[Page-level text extractions]
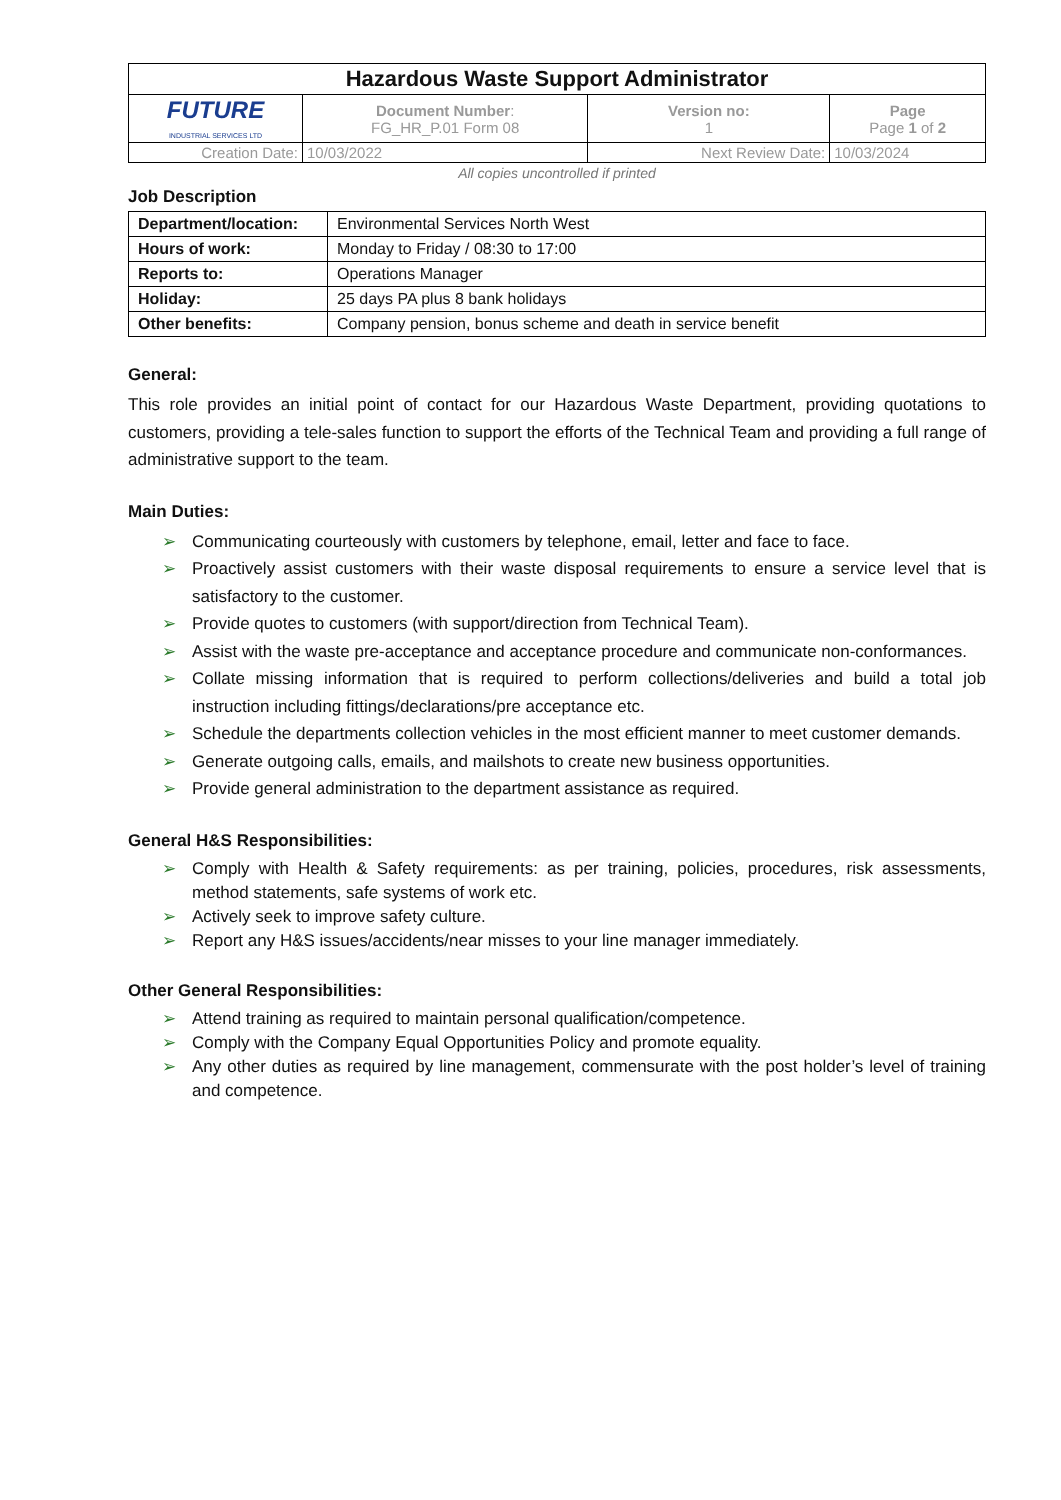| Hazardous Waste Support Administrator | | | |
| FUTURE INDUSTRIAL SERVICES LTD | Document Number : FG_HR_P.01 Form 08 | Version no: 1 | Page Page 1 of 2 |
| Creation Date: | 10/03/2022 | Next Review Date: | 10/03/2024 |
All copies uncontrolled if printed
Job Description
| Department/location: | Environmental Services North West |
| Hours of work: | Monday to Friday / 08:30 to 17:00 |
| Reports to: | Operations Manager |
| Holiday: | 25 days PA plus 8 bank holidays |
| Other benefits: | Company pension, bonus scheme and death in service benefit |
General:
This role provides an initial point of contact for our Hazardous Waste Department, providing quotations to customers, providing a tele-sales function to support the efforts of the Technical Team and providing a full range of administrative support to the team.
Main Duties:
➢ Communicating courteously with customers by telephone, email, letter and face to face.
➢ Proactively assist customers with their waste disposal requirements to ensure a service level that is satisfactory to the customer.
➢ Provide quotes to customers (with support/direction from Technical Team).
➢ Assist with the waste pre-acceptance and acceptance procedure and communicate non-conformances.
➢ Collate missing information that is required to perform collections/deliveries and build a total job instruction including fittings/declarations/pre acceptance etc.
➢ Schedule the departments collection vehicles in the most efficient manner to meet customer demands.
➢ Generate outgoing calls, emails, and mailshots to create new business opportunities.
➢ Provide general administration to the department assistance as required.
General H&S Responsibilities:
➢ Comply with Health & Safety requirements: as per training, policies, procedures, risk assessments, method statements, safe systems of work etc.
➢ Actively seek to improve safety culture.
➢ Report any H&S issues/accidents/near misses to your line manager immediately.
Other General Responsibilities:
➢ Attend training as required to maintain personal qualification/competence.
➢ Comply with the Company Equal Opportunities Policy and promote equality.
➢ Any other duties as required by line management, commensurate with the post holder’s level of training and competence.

* * *

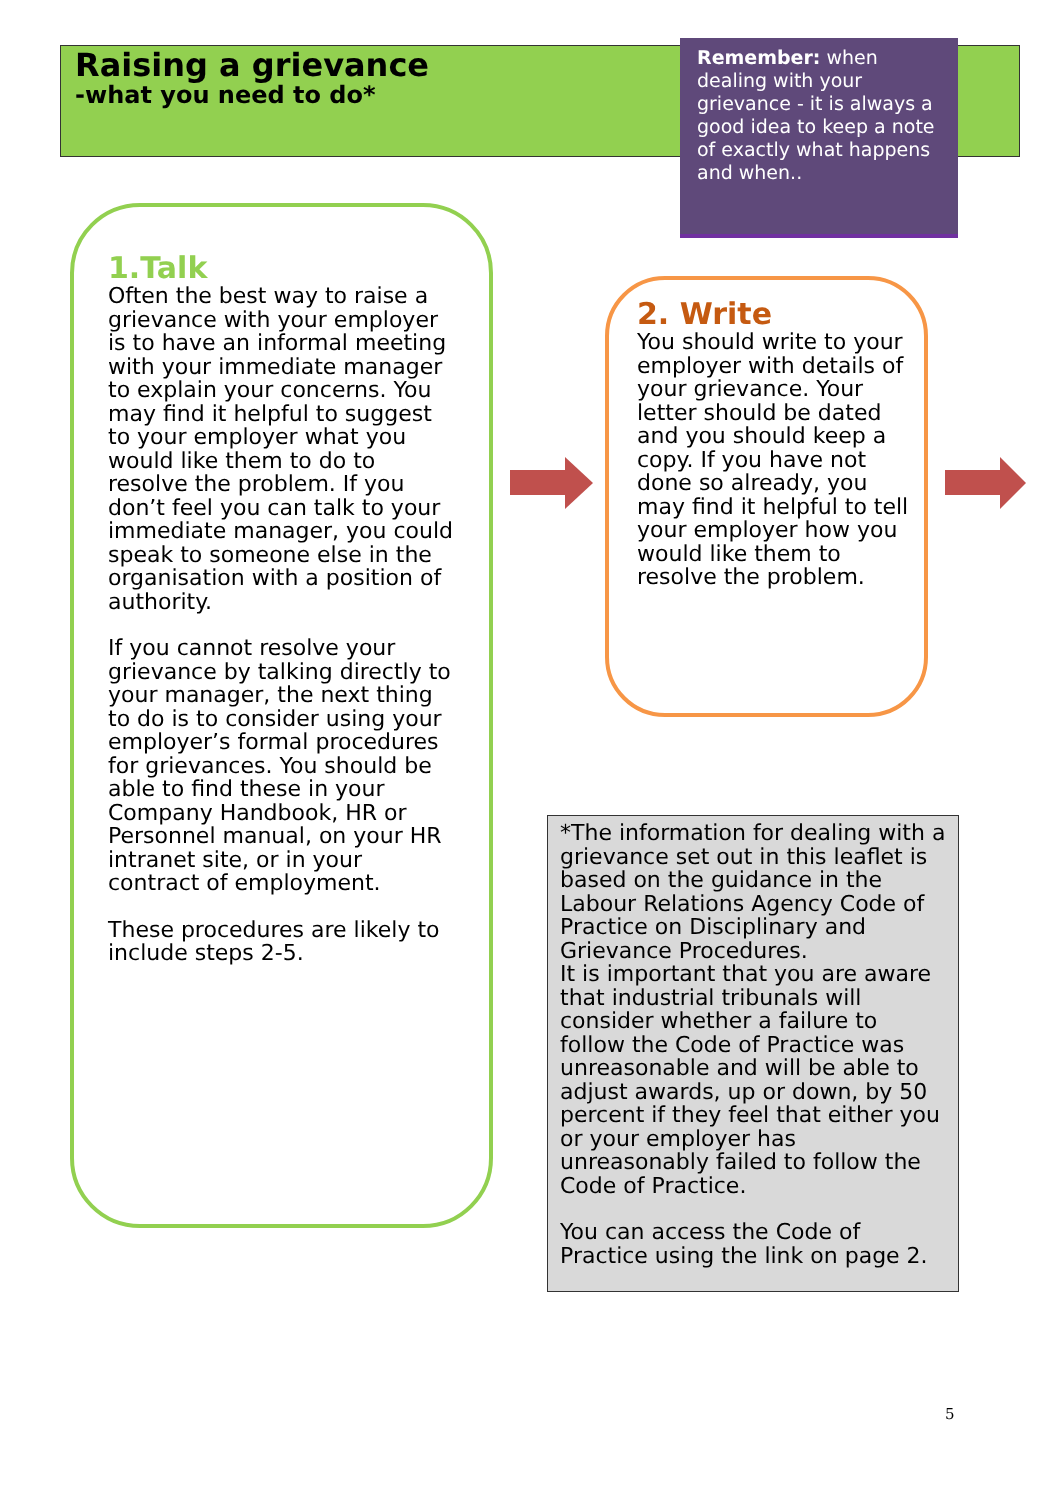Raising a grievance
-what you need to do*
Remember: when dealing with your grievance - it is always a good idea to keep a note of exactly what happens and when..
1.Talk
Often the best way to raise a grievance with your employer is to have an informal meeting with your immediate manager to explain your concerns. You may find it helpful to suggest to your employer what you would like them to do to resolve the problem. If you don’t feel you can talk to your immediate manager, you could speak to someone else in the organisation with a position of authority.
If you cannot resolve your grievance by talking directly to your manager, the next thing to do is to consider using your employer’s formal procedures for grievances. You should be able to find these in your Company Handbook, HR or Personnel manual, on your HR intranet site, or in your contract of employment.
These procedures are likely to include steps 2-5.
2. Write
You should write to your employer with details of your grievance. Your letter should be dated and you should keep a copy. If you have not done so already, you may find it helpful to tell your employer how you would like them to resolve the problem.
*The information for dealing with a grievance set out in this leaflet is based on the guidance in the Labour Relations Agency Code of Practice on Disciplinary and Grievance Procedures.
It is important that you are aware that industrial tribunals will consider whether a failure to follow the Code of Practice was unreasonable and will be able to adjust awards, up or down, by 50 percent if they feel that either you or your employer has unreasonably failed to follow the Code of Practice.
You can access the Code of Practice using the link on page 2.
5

--

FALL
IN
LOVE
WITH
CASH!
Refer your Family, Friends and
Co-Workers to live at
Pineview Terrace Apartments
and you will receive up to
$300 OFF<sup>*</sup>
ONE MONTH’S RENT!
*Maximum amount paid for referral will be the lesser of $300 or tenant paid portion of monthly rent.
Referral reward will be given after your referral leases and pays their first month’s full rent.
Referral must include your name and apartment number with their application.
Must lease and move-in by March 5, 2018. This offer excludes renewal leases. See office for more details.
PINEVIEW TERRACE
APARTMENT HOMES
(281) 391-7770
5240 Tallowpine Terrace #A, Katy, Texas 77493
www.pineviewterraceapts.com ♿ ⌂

**DESCRIPTION OF THE TASK**: Copy out every line of the data in which the word "their" is found.

**EXERCISE RESULT**:
➢ Proactively assist customers with their waste disposal requirements to ensure a service level that is satisfactory to the customer.
Referral reward will be given after your referral leases and pays their first month’s full rent.
Referral must include your name and apartment number with their application.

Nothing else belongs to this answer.